Jeffrey Tucker honored at 2014 Goergen Awards for Excellence in Teaching

October 23, 2014

2014 Goergen Award recipientsIn acknowledgement of their contributions to undergraduate education, professors Julie Bentley, Jeffrey Tucker, and Jonathan Pakianathan were honored with the University of Rochester’s 2014 Goergen Award for Excellence in Undergraduate Teaching.

The Goergen Awards recognize the distinctive teaching accomplishments and skills of faculty in Arts, Sciences, and Engineering, and they are named for and sponsored by alumnus, trustee, and former board chairman Robert B. Goergen and his wife, Pamela. At a reception on Wednesday, Oct. 15, the University formally recognized this year’s winners, who were nominated for the award by the chairs of their academic departments.

Jeffrey Tucker joined the Department of English 15 years ago. He is highly regarded by students and colleagues for his passion for teaching and his intellectual and professional generosity. He is actively involved in the Frederick Douglass Institute for African-American Studies and with the Office of Minority Student Affairs. He is also a strong supporter of the University’s International Theatre Program.

Letters in support of his nomination note that Tucker sparks a love of learning in his students. As a mentor, he builds confidence and skills in students, and helps them discover their voice as scholars and writers. His supporters hold him in high esteem for his knowledge of racial representations and cultural and identity politics in literature.

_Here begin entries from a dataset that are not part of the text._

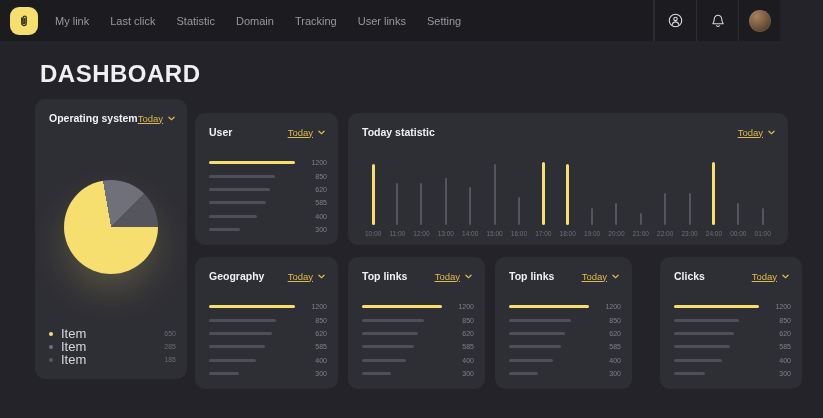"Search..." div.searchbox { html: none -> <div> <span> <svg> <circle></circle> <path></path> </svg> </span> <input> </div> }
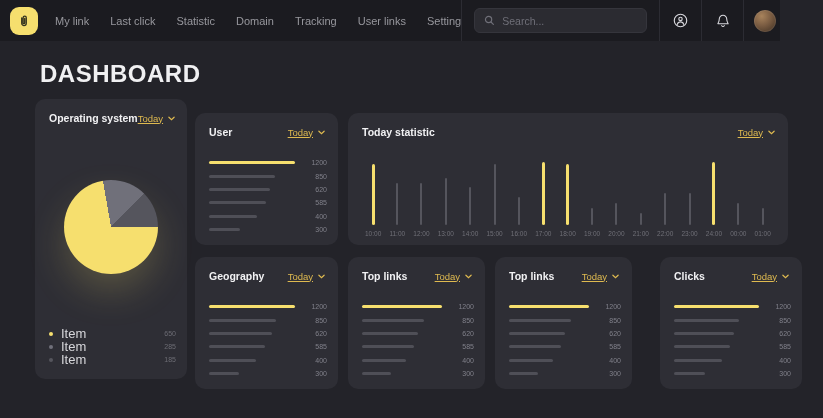"DASHBOARD" .page-title { font-size: 24px -> 34px }
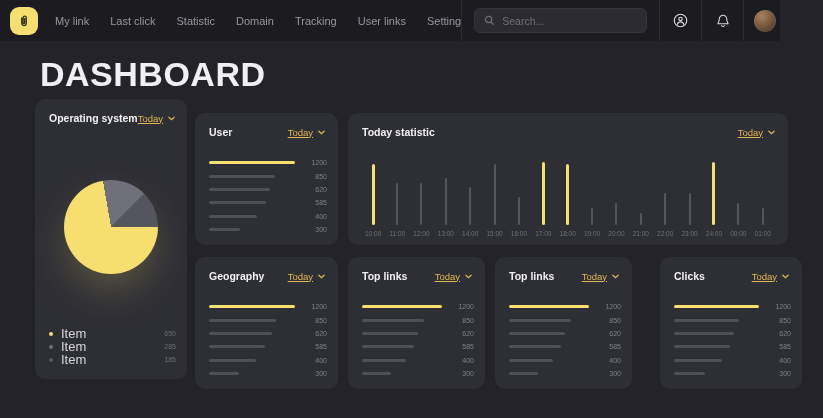"Today" .period { gap: 5px -> 16px; text-decoration: underline -> none }
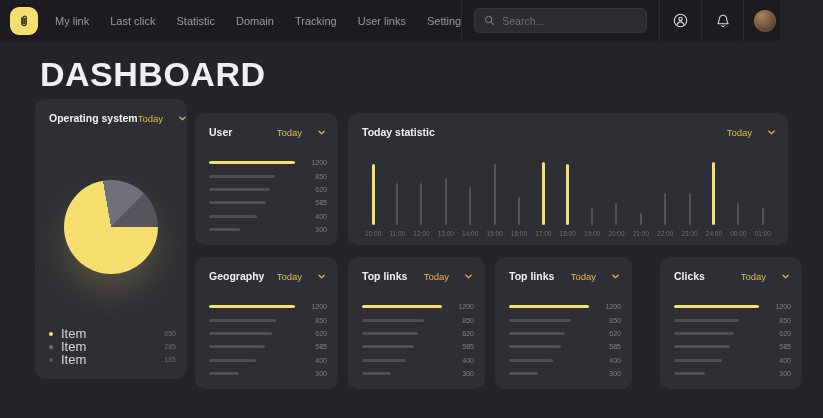"Item" .legend-label { font-size: 13px -> 10px }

“Jeff’s contributions to undergraduate education and throughout the College deserve thunderous applause from all of us,” said Rosemary Kegl, chair of the English department. Former student and current teacher Andrea Ferrara Popp, Take Five ’05, wrote, “if imitation is the sincerest form of flattery, then my strongest praise for Dr. Tucker’s teaching can be seen in the way I teach my own English classes.” John Michael, professor of English, said that Tucker has the gift of “tact and courage” to teach courses that deal with difficult subjects, such as the history of race and racism in America.